OxyContin, Mon Amour

Elizabeth Wurtzel, the acclaimed belle du jour des lettres, emerges phoenix-like from her stretch of hard time with this ethereal homage to Marguerite Duras' timeless classic. Proudly flexing her prison tatts on the book's three-dimensional back cover, Ms Wurtzel tells how she brought her consuming addiction to the world of staged performance art, snorting ground-up OxyContin horse pills in a camouflage bikini while doing calisthenics with Maureen Dowd and Lenny Kravitz. But when the show tanks, she is consumed by the drug and begins sleeping in her car in front of pain clinics in order to get better parking. Alone, scared and staring at rock bottom, she checks herself into a homeopathic wellness retreat on the advice of Mr. Jingles, her loyal scotch terrier, to whom she has mistakenly ascribed the powers of speech. By turns lucid and flaccid, this book is like a Bob Dylan song sung by Gloria Steinem, with the Symbionese Liberation Army on keyboards.

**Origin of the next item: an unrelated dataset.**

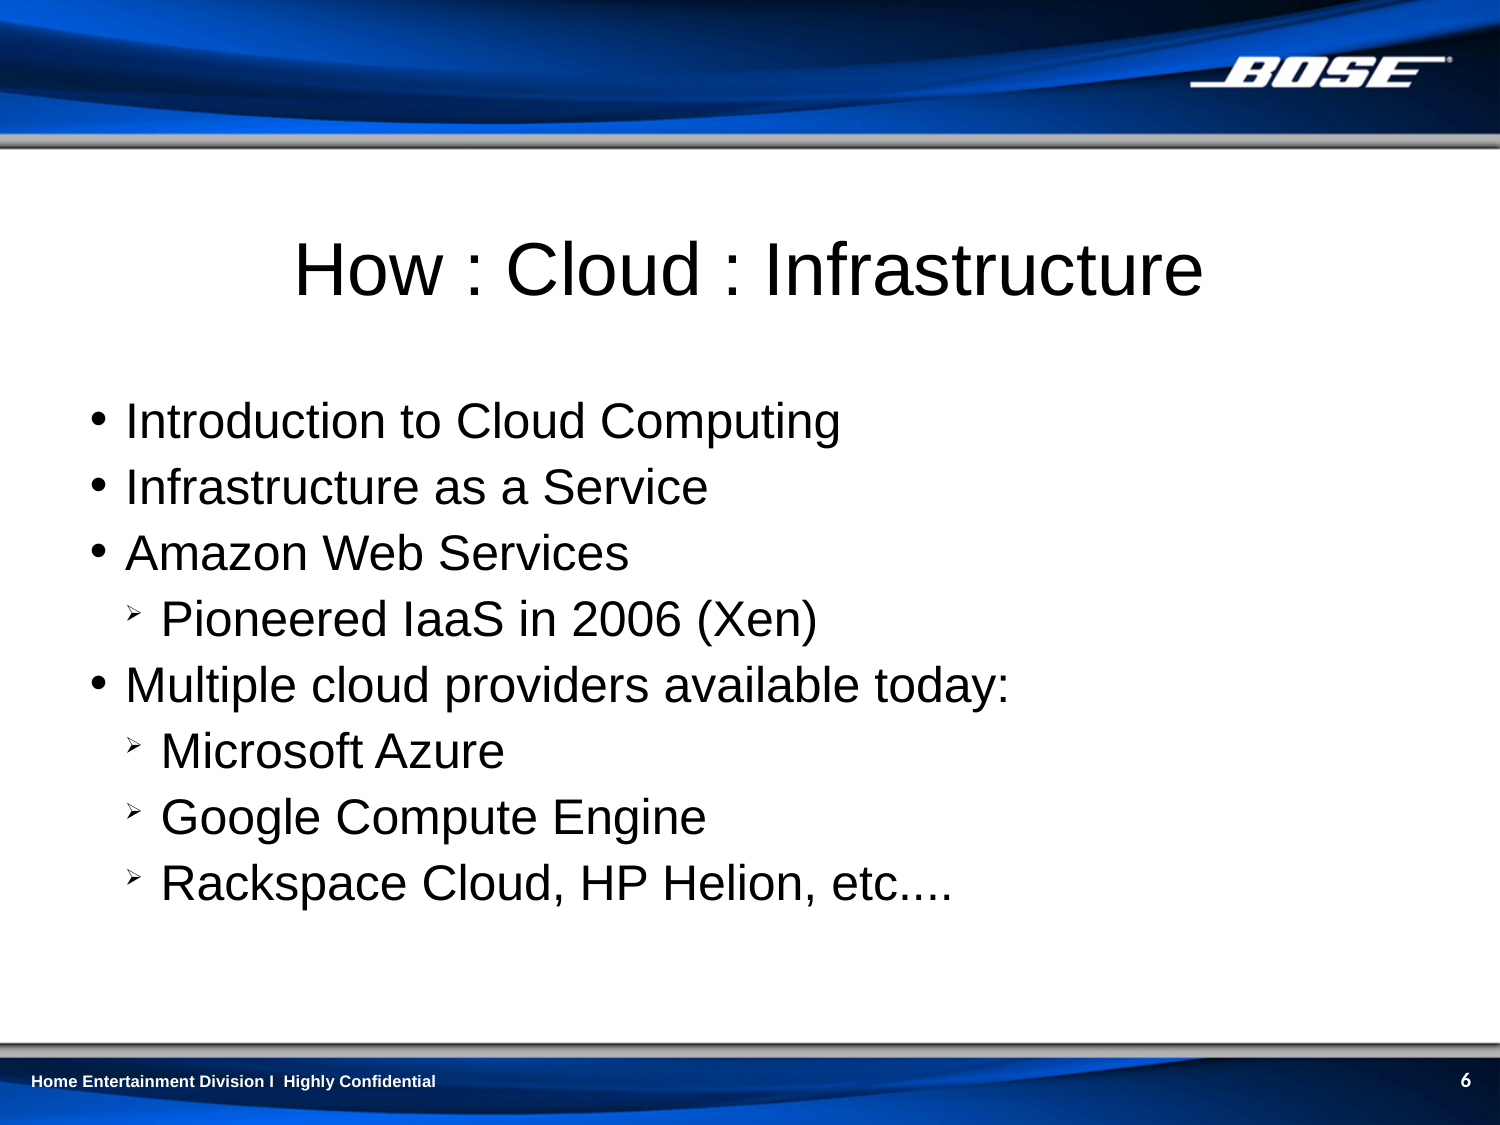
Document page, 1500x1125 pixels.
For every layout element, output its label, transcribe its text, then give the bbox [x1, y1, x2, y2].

picture [0, 0, 1500, 1125]
text_box Introduction to Cloud Computing Infrastructure as a Service Amazon Web Services Pioneered IaaS in 2006 (Xen) Multiple cloud providers available today: Microsoft Azure Google Compute Engine Rackspace Cloud, HP Helion, etc.... [74, 375, 1425, 1003]
text_box How : Cloud : Infrastructure [74, 185, 1425, 345]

Feed the Monkey: A Life in Pharmaceuticals

In this posthumous memoir, deftly woven from her lost diaries, literary comet Elizabeth Wurtzel gives her readers a longing look at the lingering light of her lasting luminescence, painting a vivid portrait of her own decline and fall. Broke, abandoned by her public and unable to find a doctor willing to write her a prescription, she sells herself to the Schering-Plough pharmaceutical corporation to be used as a laboratory test animal, provided that she retain the print, film and broadcast rights to her lab results and be let out of her cage from time to time to appear on "Politically Incorrect." But what begins as an audacious experiment in gonzo feminism ends only six days later when she is bludgeoned to death by Harold, a deranged howler monkey, after trying to steal Harold's experimental sunscreen. In "Feed the Monkey," Ms. Wurtzel could not have left a more fitting tribute to her literary legacy. By turns tragic and tragic, this book is a tragedy.